The input Block Start

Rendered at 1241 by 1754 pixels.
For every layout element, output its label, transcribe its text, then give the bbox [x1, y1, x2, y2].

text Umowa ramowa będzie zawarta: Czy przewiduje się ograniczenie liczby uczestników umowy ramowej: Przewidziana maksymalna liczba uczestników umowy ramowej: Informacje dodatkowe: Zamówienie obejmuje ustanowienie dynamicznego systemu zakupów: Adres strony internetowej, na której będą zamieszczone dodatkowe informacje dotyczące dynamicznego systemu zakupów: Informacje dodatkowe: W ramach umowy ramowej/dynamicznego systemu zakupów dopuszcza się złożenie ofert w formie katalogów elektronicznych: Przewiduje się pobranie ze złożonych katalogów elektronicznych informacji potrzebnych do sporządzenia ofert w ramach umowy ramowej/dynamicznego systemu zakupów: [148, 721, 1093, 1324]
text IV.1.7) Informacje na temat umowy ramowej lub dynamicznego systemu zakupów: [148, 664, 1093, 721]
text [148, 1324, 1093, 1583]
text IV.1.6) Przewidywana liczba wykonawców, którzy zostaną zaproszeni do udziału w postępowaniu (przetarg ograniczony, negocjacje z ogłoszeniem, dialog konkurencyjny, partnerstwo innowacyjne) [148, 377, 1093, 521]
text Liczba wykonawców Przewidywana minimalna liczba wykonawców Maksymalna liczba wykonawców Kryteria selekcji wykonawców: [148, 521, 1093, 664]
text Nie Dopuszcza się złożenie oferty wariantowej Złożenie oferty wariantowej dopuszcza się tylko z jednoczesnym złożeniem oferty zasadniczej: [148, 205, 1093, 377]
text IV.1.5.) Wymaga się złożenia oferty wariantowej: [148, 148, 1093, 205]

The input Block End

Task directions ▸ Search the data and copy each line containing "oferty".

Output for this task ▸
text Nie Dopuszcza się złożenie oferty wariantowej Złożenie oferty wariantowej dopuszcza się tylko z jednoczesnym złożeniem oferty zasadniczej: [148, 205, 1093, 377]
text IV.1.5.) Wymaga się złożenia oferty wariantowej: [148, 148, 1093, 205]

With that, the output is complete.